Dann bin ich wieder in der SITZ-Position und frage ihn, wann denn die Kommandos MÜDE und ROLL zur Anwendung kommen.
„MÜDE,“ antwortet er, „verwende ich, wenn du dich ablegen und relaxen sollst. ROLL kann man auf Events verwenden. Es hat immer einen gewissen Aha-Effekt. Aber besonders bei Arztbesuchen verwende ich es, wenn du dich auf der Untersuchungsliege drehen sollst.“
„Bei Arztbesuchen?!“
Ich bin vielleicht etwas lauter als üblich und schaue ihn entsetzt an.
„Nicht bei normalen Ärzten,“ beschwichtigt Dieter. „Aber es gibt da mindestens einen Arzt, der mit der Szene vertraut ist. Dort kann ich dir einen Heimtier-Ausweis ausstellen lassen.“
„Du befürwortest Doktorspiele?“
„Hast du schon einmal Doktorspiele mitmachen müssen?“
„Ja, meinem Dom gefiel es,“ sage ich leise.
„Und du magst es nicht, wie ich an deiner Reaktion erkenne. Keine Angst! Ich bin dabei und stoppe den Arzt, bevor er dich derart benutzt. Zum Erlangen eines Heimtierausweises ist es nicht nötig, mit all diesen Instrumenten an dir herum zu spielen! Auch mache ich das nicht ohne dein Einverständnis. Es wird also in den nächsten Monaten, vielleicht Jahren, nicht geschehen!“
Ich atme tief ein.
„Dein Wort in Gottes Ohr…“
„Du kannst mir vertrauen,“ meint er, doch mein Engagement in der Sache ist merklich abgekühlt.
Er muss mein Zurückweichen wohl spüren, denn er sagt nach einer Weile:
„Langsam ist es Abend und damit Zeit zum Abendessen. Dazu kannst du mir wieder als Zweibeiner in der Küche helfen, wenn du magst. Danach schauen wir ein oder zwei DVDs, die du dir aus meiner Sammlung aussuchen darfst. Dann dürfte auch schon Schlafenszeit sein.“

*

Lena hat mich nach dem Kommandotraining gefragt. Dazu brauche ich Lock- und Belohnungsmittel. Ich weiß, dass sie Erdnüsse sehr mag, also gehe ich in die Küche und bringe sie ins Wohnzimmer.
„Einige der Kommandos nutzen dafür die Gestik der Hunde. Zum Beispiel die Spielverbeugung, die du heute kennengelernt hast. Will man nun an einem Dog-Agility-Event teilnehmen und mit seinem Doggie etwas vorführen, dann steht meist eine Verbeugung am Ende des ‚Spiels‘, nicht an dessen Beginn,“ erkläre ich ihr.
Lena schaut mich aufmerksam an. Ich nehme eine Erdnuss zwischen die Finger und zeige sie ihr. Dann führe ich sie langsam nach unten und hinten, also in Richtung ihrer Brust. Lena folgt dem Leckerli mit den Augen, dreht den Kopf und geht dafür automatisch in die Verbeugungsstellung. Nun bekommt sie ihr Leckerli und ich sage „CHERIE“. Dabei verbeuge ich mich ebenfalls und mache eine ausladende Handbewegung. Dies wiederhole ich ein paar Mal, bis Lena ihren Namen und meine Geste zusammen als Kommando zum Verbeugen begreift. Jetzt lobe ich sie freudig und streichele sie zart.
„Genauso der nonverbalen Kommunikation entnommen ist das Kommando GIB PFÖTCHEN,“ erkläre ich ihr dann. „Es entstammt dem Milchtritt des Welpen. Damit wird beim Muttertier der Milchfluss angeregt.

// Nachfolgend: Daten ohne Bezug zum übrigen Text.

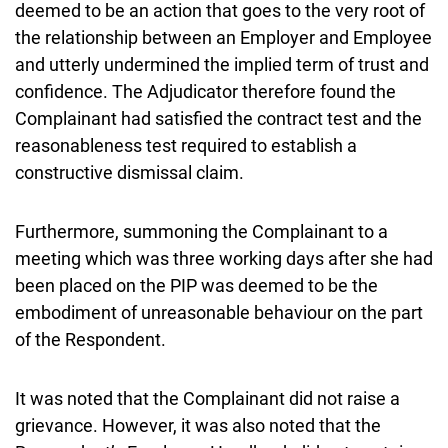
deemed to be an action that goes to the very root of
the relationship between an Employer and Employee
and utterly undermined the implied term of trust and
confidence. The Adjudicator therefore found the
Complainant had satisfied the contract test and the
reasonableness test required to establish a
constructive dismissal claim.
Furthermore, summoning the Complainant to a
meeting which was three working days after she had
been placed on the PIP was deemed to be the
embodiment of unreasonable behaviour on the part
of the Respondent.
It was noted that the Complainant did not raise a
grievance. However, it was also noted that the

Als Kommando gebraucht, soll eine wohlwollende Stimmung zwischen Hund und Mensch, die sich noch nicht kennen, erzeugt werden. Bei sich fremden Doggie und Mensch gilt das Gleiche.“
Ich zeige ihr schrittweise, wie ich mir die korrekte Ausführung des Kommandos vorstelle und freue mich über die Wißbegierigkeit meiner Doggie Cherie.

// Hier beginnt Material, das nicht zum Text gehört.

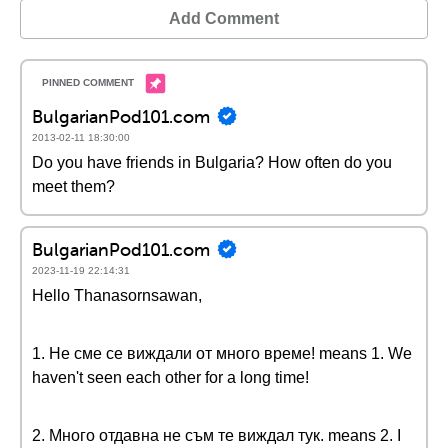
Add Comment
BulgarianPod101.com
2013-02-11 18:30:00
Do you have friends in Bulgaria? How often do you
meet them?
BulgarianPod101.com
2023-11-19 22:14:31
Hello Thanasornsawan,
1. Не сме се виждали от много време! means 1. We
haven't seen each other for a long time!
2. Много отдавна не съм те виждал тук. means 2. I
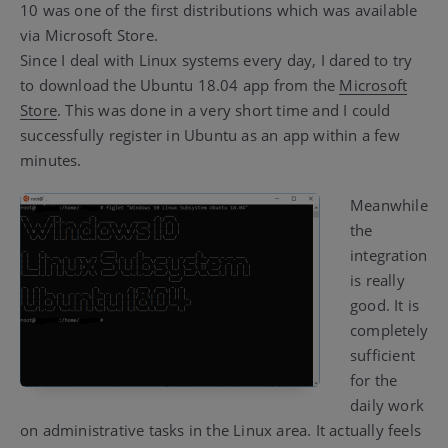
10 was one of the first distributions which was available
via Microsoft Store.
Since I deal with Linux systems every day, I dared to try
to download the Ubuntu 18.04 app from the
Microsoft
Store
. This was done in a very short time and I could
successfully register in Ubuntu as an app within a few
minutes.
Meanwhile
the
integration
is really
good. It is
completely
sufficient
for the
daily work
on administrative tasks in the Linux area. It actually feels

„Nun komme ich zu einigen speziellen Kommandos,“ sage ich dann.
Ich kommandiere SITZ und befestige eine lange Laufleine an ihrem Halsband. Als das erledigt ist, sage ich FREI.

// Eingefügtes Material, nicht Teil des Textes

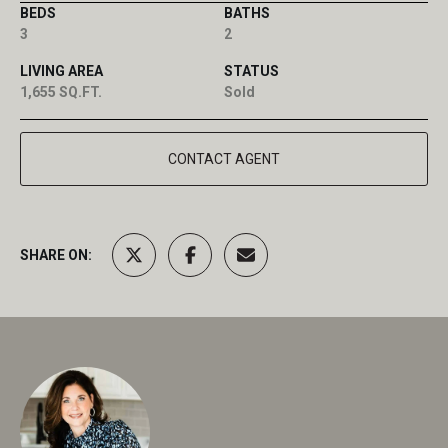
BEDS
BATHS
3
2
LIVING AREA
STATUS
1,655 SQ.FT.
Sold
CONTACT AGENT
SHARE ON:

Lena schaut mich kurz an und ich nicke ihr aufmunternd zu. Sie beginnt sich im Wohnzimmer zu bewegen, wie es ihr spontan in den Sinn kommt. Ich lasse sie gewähren. Als sie sich Tapsy zu nähern beginnt, sage ich in bestimmten Tonfall NEIN und ziehe kurz an der Leine. Lena stoppt ihre Aktion und schaut ängstlich verwundert zu mir auf. Ich gehe zu ihr hin, setze mich neben sie auf den Boden und nehme sie in den Arm.